The family-owned Spanish designer and manufacturer of fragrances for perfumery, personal and home care products ended 2017 with a turnover of more than EUR72.2 million, five per cent more than the previous year.
“These figures confirm that the company is on the right track with a growth strategy that will include further strong investments. The CAPEX for 2017 was almost EUR3 million, which was used to optimising the Singapore and Barcelona plants, SAP implementation in Mexico and new warehouse coding systems,” detailed the company in a release.

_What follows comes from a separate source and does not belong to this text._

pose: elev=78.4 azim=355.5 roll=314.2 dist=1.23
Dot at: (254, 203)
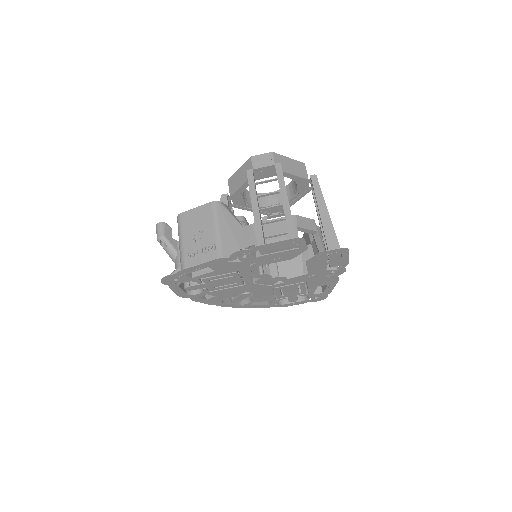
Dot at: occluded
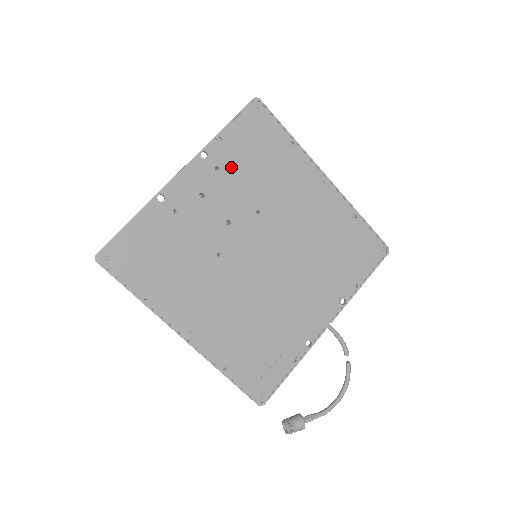
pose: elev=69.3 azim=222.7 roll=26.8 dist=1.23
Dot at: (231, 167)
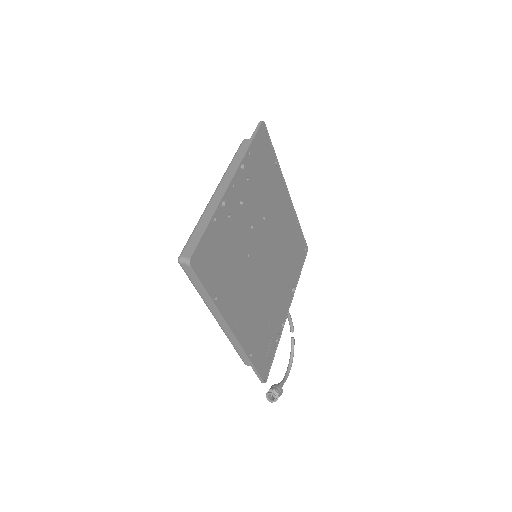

During the latest year, Eurofragrance has diversified its geographical and segment operations with the aim to enhance growth. This has led to 27% higher sales in the Asian Pacific area and 32% in Turkey. Eurofragrance also achieved growth in mature markets like Europe and Spain, where figures are up by 17% and 18%, respectively. In addition, Eurofragrance has started expanding in new markets such as the United States, where it recently acquired a majority stake in Fragrance Design LLC, an Atlanta-based company, a transaction that will be complete in 2018.
In the Personal Care and Household segments, Eurofragrance grew by 22% and 24%, respectively, with innovative, creative products designed to appeal specifically to each client, providing great added value.
“The goal is to continue with the 2020 strategic plan, focused on Eurofragrance’s growth and profitability,” said Eurofragrance’s CEO, Laurent Mercier.